Can the firewalls with k8s-fw* be deleted in GKE GCP

1
votes

Cloud Platform: GCP

Kubernetes Engine: GKE

For a Kubernetes service with Type=LoadBalanacer, a corresponding automatic firewall gets created to allow from 0.0.0.0/0 and the name of the firewall starts with k8s-fw.*

The more LoadBalancer service we have for a cluster the more automatic firewall gets created.

Is it possible to keep only one firewall rule for a cluster as all the firewall rules are same?

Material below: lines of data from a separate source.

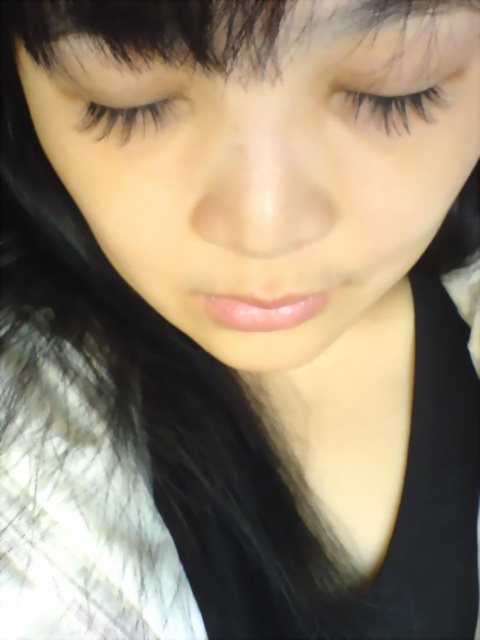
Between black matte hair at upper center and black eyelashes at upper center, which one has more height?

With more height is black matte hair at upper center.

Is black matte hair at upper center positioned before black eyelashes at upper center?

Yes, it is.

Which is behind, point (83, 6) or point (419, 93)?

The point (419, 93) is more distant.

Identify the location of black matte hair at upper center. The image size is (480, 640). (201, 26).

Which is more to the left, black matte hair at upper center or black eyelashes at upper left?

black eyelashes at upper left is more to the left.

Does black matte hair at upper center appear on the right side of black eyelashes at upper left?

Indeed, black matte hair at upper center is positioned on the right side of black eyelashes at upper left.

This screenshot has height=640, width=480. Find the location of `black matte hair at upper center`. black matte hair at upper center is located at coordinates (x=201, y=26).

Is smooth skin face at center shorter than black matte hair at upper center?

No, smooth skin face at center is not shorter than black matte hair at upper center.

Between point (471, 81) and point (56, 22), which one is positioned behind?

The point (471, 81) is more distant.

Where is `smooth skin face at center`? This screenshot has width=480, height=640. smooth skin face at center is located at coordinates (262, 154).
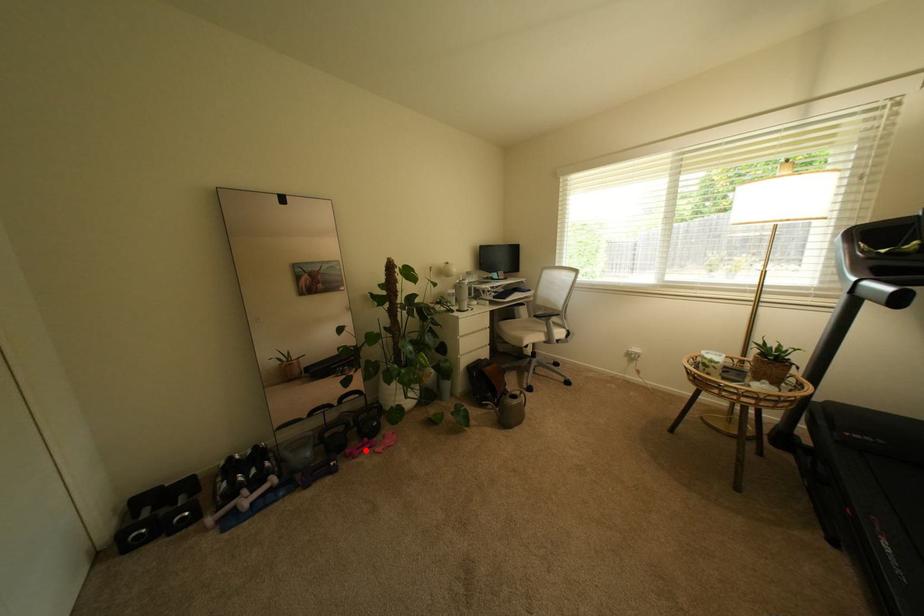
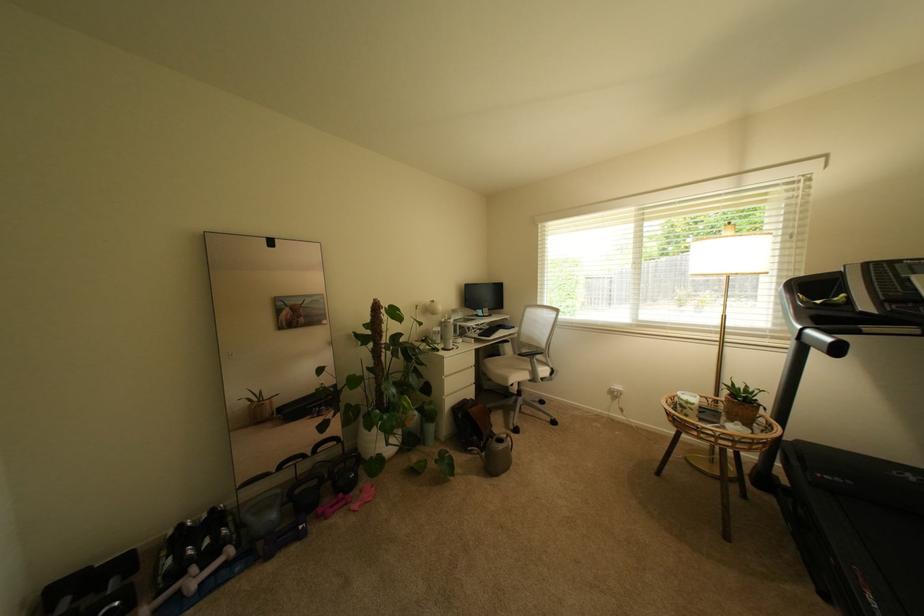
In the second image, find the point that corresponds to the highlighted location in the first image.

(339, 508)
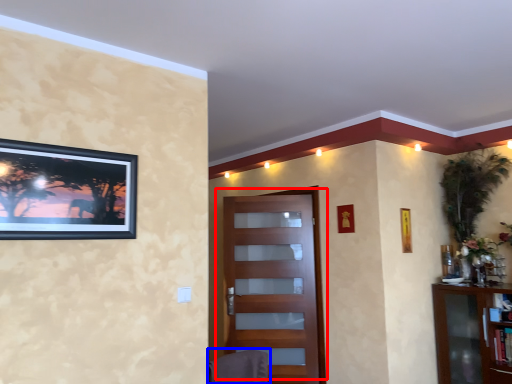
Question: Which of the following is the closest to the observer, door (highlighted by a red box) or swivel chair (highlighted by a blue box)?

Choices:
 (A) door
 (B) swivel chair

Answer: (B)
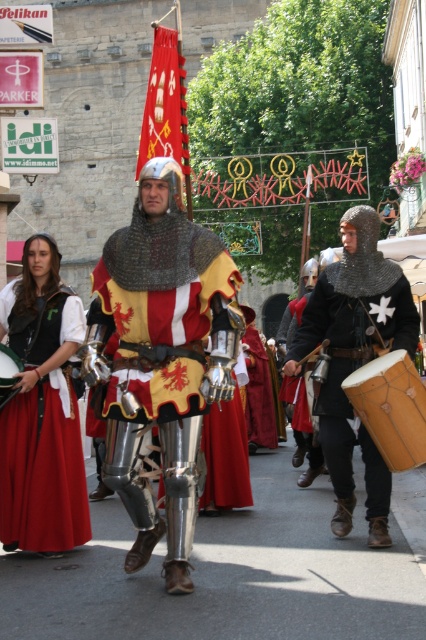
Does metallic chainmail armor at center lie behind metallic chainmail helmet at center?

No.

Does point (112, 250) come farther from viewer compared to point (353, 364)?

No, it is in front of (353, 364).

At what (x,y) coordinates should I click in order to perform the action: click on metallic chainmail armor at center. Please return your answer as a coordinate pair (x, y). Image resolution: width=426 pixels, height=640 pixels. Looking at the image, I should click on (161, 358).

Is metallic chainmail armor at center closer to camera compared to matte red skirt at center?

Yes, metallic chainmail armor at center is in front of matte red skirt at center.

Does metallic chainmail armor at center have a larger size compared to matte red skirt at center?

Yes, metallic chainmail armor at center is bigger than matte red skirt at center.

Is point (176, 184) behind point (74, 461)?

No.

Where is `metallic chainmail armor at center`? metallic chainmail armor at center is located at coordinates (161, 358).

Who is higher up, metallic chainmail helmet at center or wooden drum at center?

I tested it by deleting a firewall rule of a newly created LoadBalancer service as there was already firewall in place for the other LoadBalancer service and I was able to access application with the new LoadBalancer IP.

Please confirm if this can be done.

1
kubernetesgoogle-cloud-platformgoogle-kubernetes-enginekubernetes-service
Does this generate errors during deletion of the LB? As for the question of if it could be done, maybe if you do it manually but it's loosing the interest of having a managed service and automating your infrastructure using tools. - night-gold
It is not giving any error. We are reaching the Firewall Quota limit. So manually deleting redundant firewall rules will be our ideal solution - k_vishwanath

1 Answers

2
votes

Yes, you can keep one and delete multiple firewall rules (gets created to allow from 0.0.0.0/0 and the name of the firewall starts with k8s-fw.*) for different loadbalancer services for application within the same GKE cluster. But, keep in mind that all the targetPort should be added to the firewall rule that you are keeping to allow from 0.0.0.0/0.